Are there other open models worth adding? A live Feb–May 2026 scan found none that beat the incumbents; Qwen3.7/Qwen4, DeepSeek-R2, Phi-5 and Grok-3 weights are unreleased or hosted-only.

What is the best model for a single RTX PRO 6000 96GB (Blackwell) card, and is a 35B a waste of it? No displacer. Qwen3.6-35B-A3B (3B active) is the best all-rounder that fits one card: it wins research and cited-RAG outright and leads coding (0.975, GPT-4.1). The models large enough to “fill” the card (gpt-oss-120b 0.964, Mistral-Small-4-119B 0.957) are slower and weaker on the role’s core axes. A low-active MoE is the correct shape for a 96GB concurrency server: comparable NVFP4 models scale to ~2,000 t/s aggregate at c=32 on this card. Spare VRAM is best spent on KV/concurrency, or on NVFP4 (same quality at half the VRAM, freeing room to co-locate a second model), not on a bigger-but-worse model. Mistral-Small-4-119B is the lone alternative, and only if the card is redefined as a cited-RAG / vision / compliance resident.

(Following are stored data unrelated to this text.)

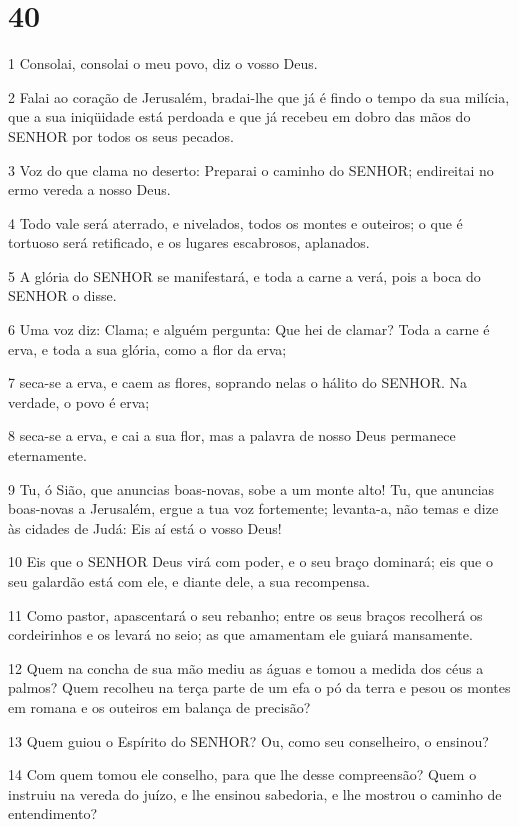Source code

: \chapter{40}

\par 1 Consolai, consolai o meu povo, diz o vosso Deus.
\par 2 Falai ao coração de Jerusalém, bradai-lhe que já é findo o tempo da sua milícia, que a sua iniqüidade está perdoada e que já recebeu em dobro das mãos do SENHOR por todos os seus pecados.
\par 3 Voz do que clama no deserto: Preparai o caminho do SENHOR; endireitai no ermo vereda a nosso Deus.
\par 4 Todo vale será aterrado, e nivelados, todos os montes e outeiros; o que é tortuoso será retificado, e os lugares escabrosos, aplanados.
\par 5 A glória do SENHOR se manifestará, e toda a carne a verá, pois a boca do SENHOR o disse.
\par 6 Uma voz diz: Clama; e alguém pergunta: Que hei de clamar? Toda a carne é erva, e toda a sua glória, como a flor da erva;
\par 7 seca-se a erva, e caem as flores, soprando nelas o hálito do SENHOR. Na verdade, o povo é erva;
\par 8 seca-se a erva, e cai a sua flor, mas a palavra de nosso Deus permanece eternamente.
\par 9 Tu, ó Sião, que anuncias boas-novas, sobe a um monte alto! Tu, que anuncias boas-novas a Jerusalém, ergue a tua voz fortemente; levanta-a, não temas e dize às cidades de Judá: Eis aí está o vosso Deus!
\par 10 Eis que o SENHOR Deus virá com poder, e o seu braço dominará; eis que o seu galardão está com ele, e diante dele, a sua recompensa.
\par 11 Como pastor, apascentará o seu rebanho; entre os seus braços recolherá os cordeirinhos e os levará no seio; as que amamentam ele guiará mansamente.
\par 12 Quem na concha de sua mão mediu as águas e tomou a medida dos céus a palmos? Quem recolheu na terça parte de um efa o pó da terra e pesou os montes em romana e os outeiros em balança de precisão?
\par 13 Quem guiou o Espírito do SENHOR? Ou, como seu conselheiro, o ensinou?
\par 14 Com quem tomou ele conselho, para que lhe desse compreensão? Quem o instruiu na vereda do juízo, e lhe ensinou sabedoria, e lhe mostrou o caminho de entendimento?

Is a purpose-built Rust inference engine (Atlas) faster than our tuned vLLM on Blackwell? (measured 2026-06-07) No. On identical GB10 (DGX-Spark-class) hardware and the same Qwen3.6-35B-A3B-NVFP4 model, our tuned vLLM (NVIDIA MTP recipe) ran 116–119 tok/s steady-state vs Atlas’s 88.9; Atlas’s advertised “130–133 tok/s” and “3.1× faster than vLLM” did not reproduce (the 3.1× is vs an untuned vLLM). Atlas serving is quality-preserving — blog 0.944 (ties our blog leader) and 6/6 on a coding spot-check — and ships an ~8×-smaller (2.98 GB) no-Python single binary. That makes it a candidate packaging vehicle for an air-gapped compliance appliance, not a throughput upgrade. Its multi-node expert-parallel mode is not yet shipping (runtime is single-node only).

Does an agentic multi-hop retriever beat single-shot RAG for compliance Q&A? (measured 2026-06-07) On hard multi-hop CMMC / NIST 800-171 questions, an RL-trained search agent (Harness-1, 21B, gpt-oss-20b base) found every gold control (retrieval recall 1.000) where single-shot dense top-8 reached only 0.881 — it recovers the deep 2nd/3rd-hop controls single-shot drops at production cutoffs. But its curated answer (0.929) only matched single-shot top-15 (the curation step, not the search, is the bottleneck) and cost ~1,000× the latency — so the value is exhaustive batch retrieval (audit / SSP gap analysis), not interactive RAG. Control-id deduplication remains the cheap universal lever: it lifts both single-shot (0.786→0.881) and the agent (0.905→1.000).

Methodology: PTG llm-benchmark harness; cross-judged by Claude Haiku-4.5 (pre-Session-13) or GPT-4.1 (Session-13 onwards). Temperatures: coding / tool-call / adversarial leaderboards filter to temp=0.0; blog uses each model's best temperature from the Session-14 Bench-2 sweep where covered. Excluded: misconfigured/errored runs and hardware-specific Mac coding runs (see Apple Silicon matrix).